No Brasil, um instituto que permita a renúncia de garantias sem o fortalecimento da Defensoria Pública, e sem um controle judicial efetivo dos acordos, levará a um encarceramento em massa que apenas agravará a crise do sistema prisional. É preciso sopesar as consequências de cada caso, sob o risco de retrocesso.
Se a ideia é enfrentar a morosidade, há outros meios. É notório que os processos penais têm pontos mortos, gargalos que atrasam seu andamento. Em geral isso ocorre quando o juiz aguarda documentos, o compartilhamento de provas, a remessa de dados, a busca por endereços ou a intimação de testemunhas. São entraves burocráticos que podem ser superados com a incorporação de tecnologias simples, que permitam trocas rápidas de informações, comunicações on-line e oitiva de testemunhas por videoconferência. Tais instrumentos, largamente usados pelo juiz Sergio Moro na Lava Jato, poderiam ser incentivados pelo ministro Sergio Moro no Executivo, com o intercâmbio de experiências e convênios com o Poder Judiciário. Parte do problema seria resolvido sem os riscos do plea bargain.
O terceiro eixo é a política carcerária. Não é preciso muita perspicácia para perceber o caos do sistema prisional brasileiro, viveiro da criminalidade organizada.
Nesse ponto, o ministro defende que o Estado recobre o controle das prisões. A intenção é boa, mas é ilusória a pretensão de fazê-lo apenas com a construção de penitenciárias e o controle do contato de alguns presos com o mundo exterior. Por mais que se gaste, jamais o Estado terá controle de um sistema em que se contam 730 mil presos, sem falar dos milhares de mandados de prisão a cumprir.

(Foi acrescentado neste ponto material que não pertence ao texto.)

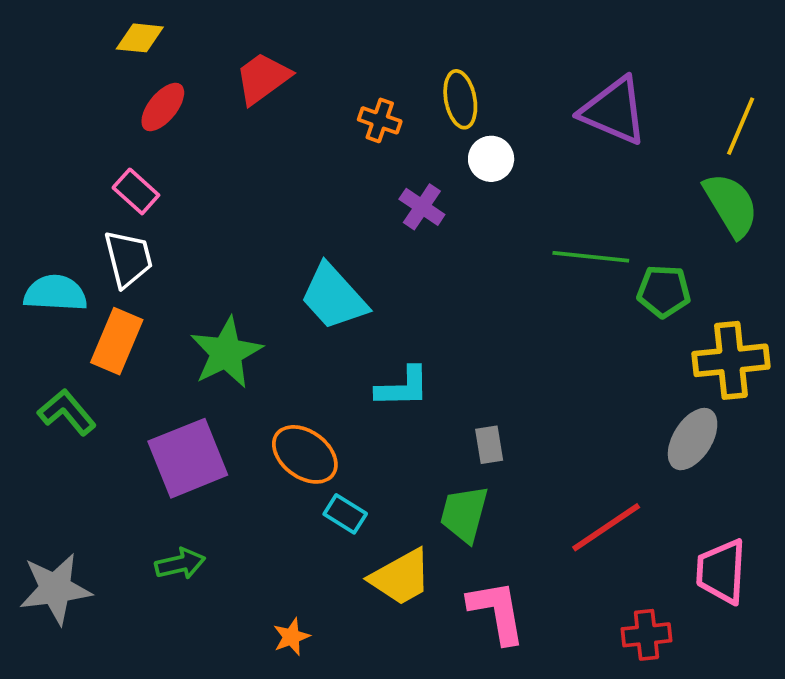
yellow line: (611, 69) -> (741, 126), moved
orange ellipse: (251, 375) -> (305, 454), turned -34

A única forma de retomar as prisões é reduzir o número de presos. Há maneiras de fazer isso. Uma delas é fortalecer e ampliar o uso de penas alternativas. Outra é reformar a lei de drogas, uma vez que o maior número de encarcerados é acusado ou foi condenado por tráfico de entorpecentes. Descriminalizar o uso, fixar quantidades que permitam distinguir o usuário do traficante e prever penas distintas para o grande e o pequeno tráfico parece um bom começo para tirar do sistema aqueles flagrados com pequenas quantidades de drogas. Que são muitos, diga-se de passagem.
Com menos encarceramento, menor o número de soldados do crime organizado, mais restrita sua área de atuação e mais frágil sua existência. Mata-se o inimigo por inanição.

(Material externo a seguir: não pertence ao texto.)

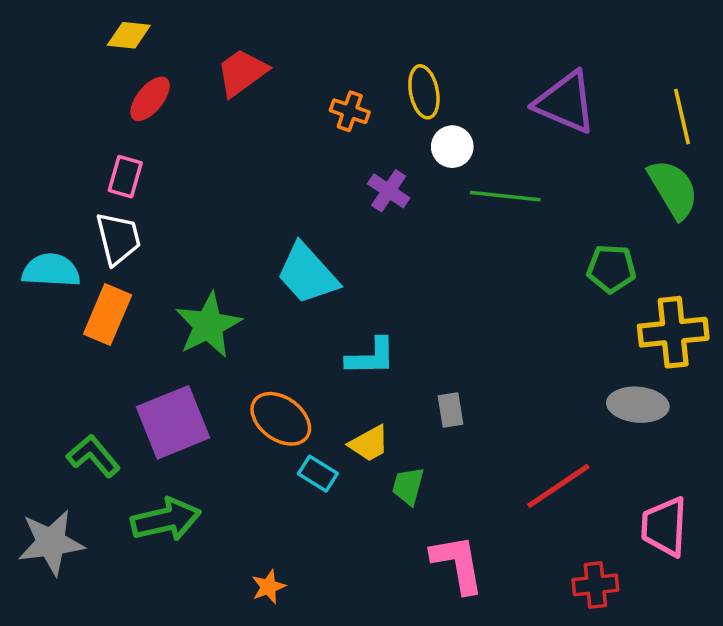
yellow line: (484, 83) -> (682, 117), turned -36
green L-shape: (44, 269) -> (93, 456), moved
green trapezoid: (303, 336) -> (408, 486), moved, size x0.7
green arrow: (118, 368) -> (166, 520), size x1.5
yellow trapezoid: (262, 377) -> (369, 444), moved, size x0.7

Por fim, a proposta de reduzir a taxa de homicídios é inconteste. A questão é como alcançar tal objetivo. A integração das polícias, a efetividade das investigações, o enfraquecimento das organizações criminosas podem ser medidas relevantes. Mas serão absolutamente ineficazes se forem flexibilizadas as regras do desarmamento, em especial em regiões com altos índices de violência, como propôs o novo presidente da República. Segundo pesquisas do Instituto de Pesquisa Econômica Aplicada (Ipea), a cada 1% de armas de fogo em circulação, os homicídios aumentam em 2%. O mesmo instituto reconheceu que há uma relação direta entre redução de armas de fogo e diminuição de mortes.
A ampliação do acesso às armas de fogo aumentará a violência. Às mortes relacionadas ao crime organizado serão somadas as passionais, de trânsito, de violência doméstica, escolares, enfim, todas aquelas evitadas apenas e tão somente porque não se vende uma arma a cada esquina. Vale recordar que os Estados Unidos, modelo de inspiração do armamento, têm a maior taxa de homicídios por arma de fogo do mundo.
Não são pequenos os problemas a enfrentar. Mas também não são poucos os estudos, análises, experiências e propostas à disposição. É preciso ter consciência de que as coisas não se resolvem de forma simples ou com passes de mágica e que projetos nesse setor demandam profunda cautela. A segurança pública não é dada a experimentos, uma vez que seu êxito ou fracasso se mede em vidas preservadas ou perdidas.